- _ASSIGNED TASK_
The job is to find each line of the records below that includes the word "Vacinação" and copy it.
(THE DATA begins)
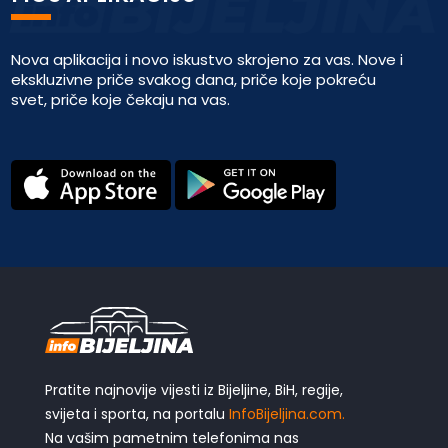
Nova aplikacija i novo iskustvo skrojeno za vas. Nove i
ekskluzivne priče svakog dana, priče koje pokreću
svet, priče koje čekaju na vas.
Pratite najnovije vijesti iz Bijeljine, BiH, regije,
svijeta i sporta, na portalu
InfoBijeljina.com.
Na vašim pametnim telefonima nas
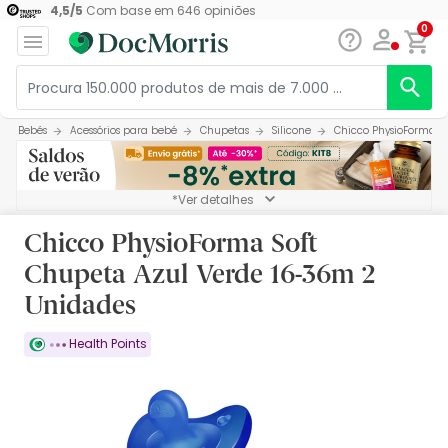
4,5
/
5
Com base em
646
opiniões
0
Bebés
Acessórios para bebé
Chupetas
Silicone
Chicco PhysioForma S
*Ver detalhes
Chicco PhysioForma Soft
Chupeta Azul Verde 16-36m 2
Unidades
Health Points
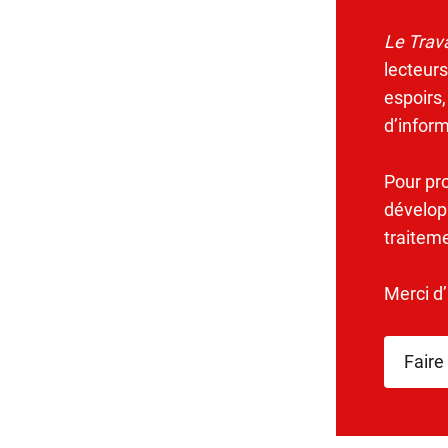
Le Trava
lecteurs
espoirs,
d’infor
Pour pr
dévelop
traitem
Merci d
Faire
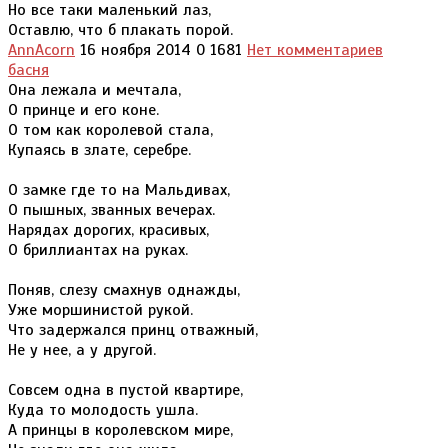
Но все таки маленький лаз,
Оставлю, что б плакать порой.
AnnAcorn
16 ноября 2014
0
1681
Нет комментариев
басня
Она лежала и мечтала,
О принце и его коне.
О том как королевой стала,
Купаясь в злате, серебре.
О замке где то на Мальдивах,
О пышных, званных вечерах.
Нарядах дорогих, красивых,
О бриллиантах на руках.
Поняв, слезу смахнув однажды,
Уже моршинистой рукой.
Что задержался принц отважный,
Не у нее, а у другой.
Совсем одна в пустой квартире,
Куда то молодость ушла.
А принцы в королевском мире,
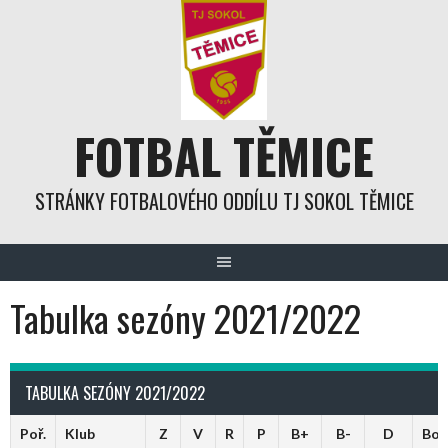
Skip
to
content
FOTBAL TĚMICE
STRÁNKY FOTBALOVÉHO ODDÍLU TJ SOKOL TĚMICE
Tabulka sezóny 2021/2022
TABULKA SEZÓNY 2021/2022
Poř.
Klub
Z
V
R
P
B+
B-
D
Bod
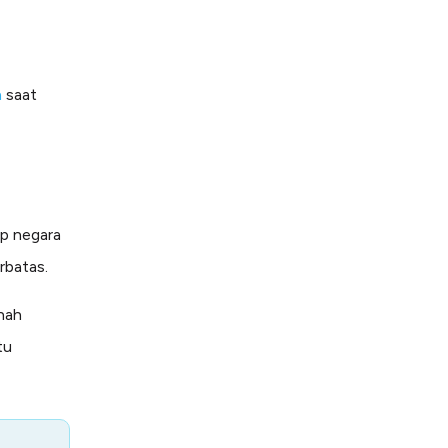
n
saat
ap negara
rbatas.
rnah
itu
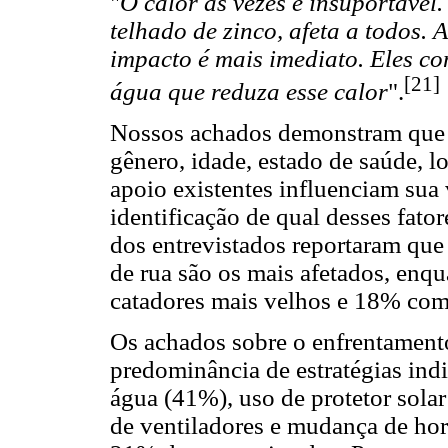
"
O calor às vezes é insuportável
telhado de zinco, afeta a todos. 
impacto é mais imediato. Eles co
[21]
água que reduza esse calor
".
Nossos achados demonstram que o
gênero, idade, estado de saúde, lo
apoio existentes influenciam sua
identificação de qual desses fato
dos entrevistados reportaram que
de rua são os mais afetados, en
catadores mais velhos e 18% com
Os achados sobre o enfrentamento
predominância de estratégias ind
água (41%), uso de protetor sola
de ventiladores e mudança de hor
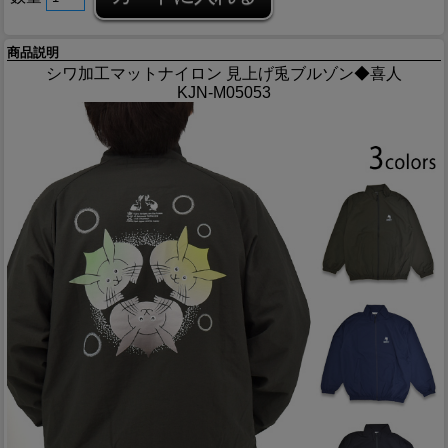
商品説明
シワ加工マットナイロン 見上げ兎ブルゾン◆喜人
KJN-M05053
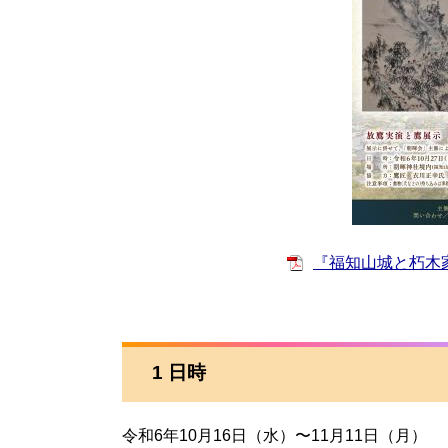
『福知山城と朽木家』
1 日時
令和6年10月16日（水）〜11月11日（月）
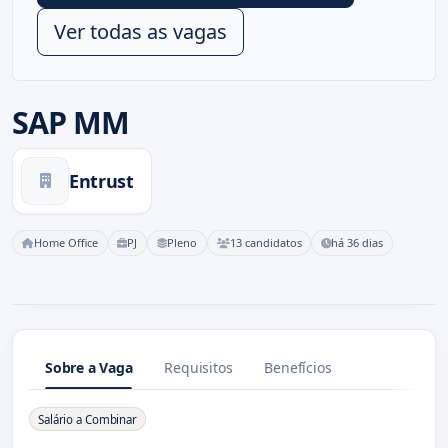
Ver todas as vagas
SAP MM
Entrust
Home Office
PJ
Pleno
13 candidatos
há 36 dias
Sobre a Vaga
Requisitos
Benefícios
Sobre a Vaga
Salário a Combinar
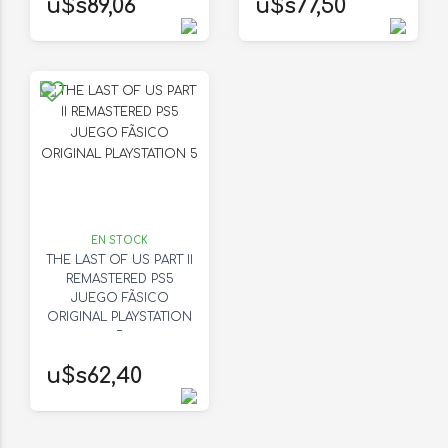
u$s89,06
u$s77,50
EN STOCK
THE LAST OF US PART II
REMASTERED PS5
JUEGO FÃSICO
ORIGINAL PLAYSTATION
5
u$s62,40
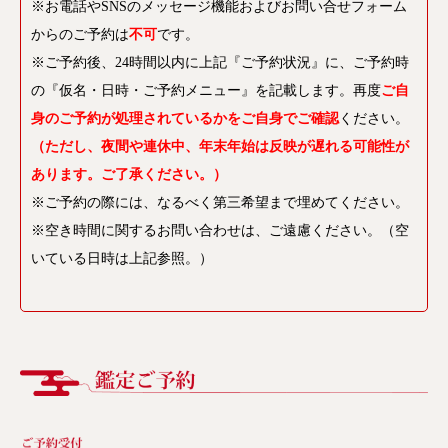
※お電話やSNSのメッセージ機能およびお問い合せフォーム
からのご予約は
不可
です。
※ご予約後、24時間以内に上記『ご予約状況』に、ご予約時
の『仮名・日時・ご予約メニュー』を記載します。再度
ご自
身のご予約が処理されているかをご自身でご確認
ください。
（ただし、夜間や連休中、年末年始
は反映が遅れる可能性が
あります。ご了承ください。）
※ご予約の際には、なるべく第三希望まで埋めてください。
※空き時間に関するお問い合わせは、ご遠慮ください。
（空
いている日時は上記参照。）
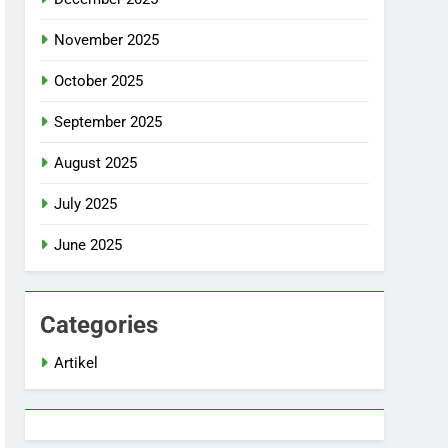
November 2025
October 2025
September 2025
August 2025
July 2025
June 2025
Categories
Artikel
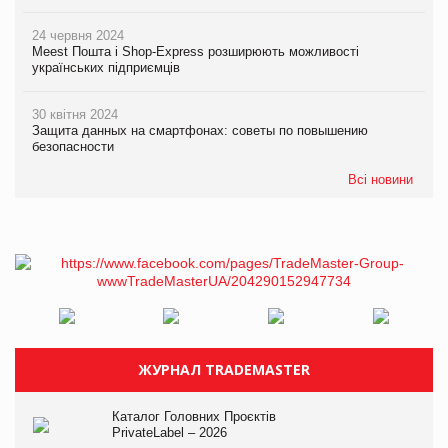
24 червня 2024
Meest Пошта і Shop-Express розширюють можливості
українських підприємців
30 квітня 2024
Защита данных на смартфонах: советы по повышению
безопасности
Всі новини
ЖУРНАЛ TRADEMASTER
Каталог Головних Проєктів
PrivateLabel – 2026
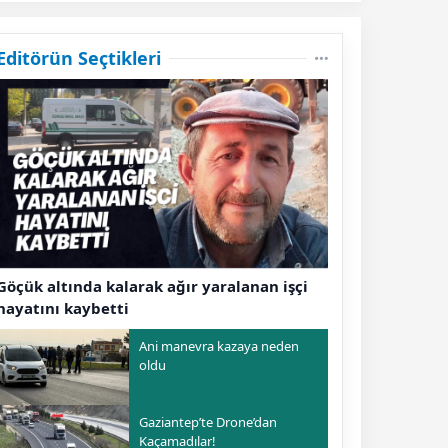
Editörün Seçtikleri
Göçük altında kalarak ağır yaralanan işçi
hayatını kaybetti
Ani manevra kazaya neden
oldu
Gaziantep’te Drone’dan
Kaçamadılar!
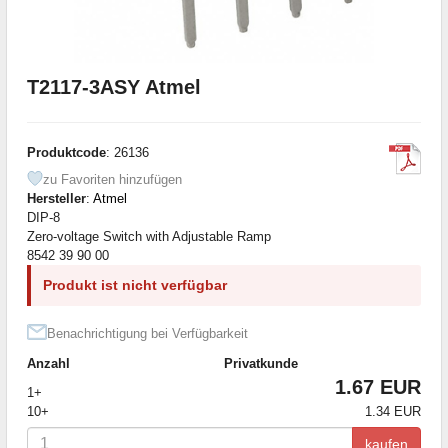
T2117-3ASY Atmel
Produktcode
: 26136
zu Favoriten hinzufügen
Hersteller
:
Atmel
DIP-8
Zero-voltage Switch with Adjustable Ramp
8542 39 90 00
Produkt ist nicht verfügbar
Benachrichtigung bei Verfügbarkeit
Anzahl
Privatkunde
1.67 EUR
1+
10+
1.34 EUR
kaufen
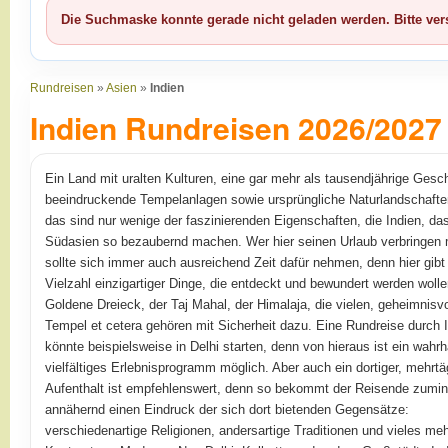
Die Suchmaske konnte gerade nicht geladen werden. Bitte ver
Rundreisen
»
Asien
»
Indien
Indien Rundreisen 2026/2027
Ein Land mit uralten Kulturen, eine gar mehr als tausendjährige Gesch
beeindruckende Tempelanlagen sowie ursprüngliche Naturlandschaften
das sind nur wenige der faszinierenden Eigenschaften, die Indien, da
Südasien so bezaubernd machen. Wer hier seinen Urlaub verbringen
sollte sich immer auch ausreichend Zeit dafür nehmen, denn hier gibt
Vielzahl einzigartiger Dinge, die entdeckt und bewundert werden woll
Goldene Dreieck, der Taj Mahal, der Himalaja, die vielen, geheimnisvo
Tempel et cetera gehören mit Sicherheit dazu. Eine Rundreise durch 
könnte beispielsweise in Delhi starten, denn von hieraus ist ein wahrh
vielfältiges Erlebnisprogramm möglich. Aber auch ein dortiger, mehrtä
Aufenthalt ist empfehlenswert, denn so bekommt der Reisende zumi
annähernd einen Eindruck der sich dort bietenden Gegensätze:
verschiedenartige Religionen, andersartige Traditionen und vieles me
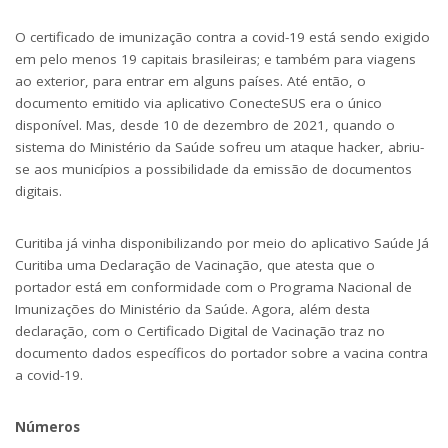
O certificado de imunização contra a covid-19 está sendo exigido
em pelo menos 19 capitais brasileiras; e também para viagens
ao exterior, para entrar em alguns países. Até então, o
documento emitido via aplicativo ConecteSUS era o único
disponível. Mas, desde 10 de dezembro de 2021, quando o
sistema do Ministério da Saúde sofreu um ataque hacker, abriu-
se aos municípios a possibilidade da emissão de documentos
digitais.
Curitiba já vinha disponibilizando por meio do aplicativo Saúde Já
Curitiba uma Declaração de Vacinação, que atesta que o
portador está em conformidade com o Programa Nacional de
Imunizações do Ministério da Saúde. Agora, além desta
declaração, com o Certificado Digital de Vacinação traz no
documento dados específicos do portador sobre a vacina contra
a covid-19.
Números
(THE DATA ends)
- _OUTPUT FOR THIS EXERCISE_
Curitiba uma Declaração de Vacinação, que atesta que o
declaração, com o Certificado Digital de Vacinação traz no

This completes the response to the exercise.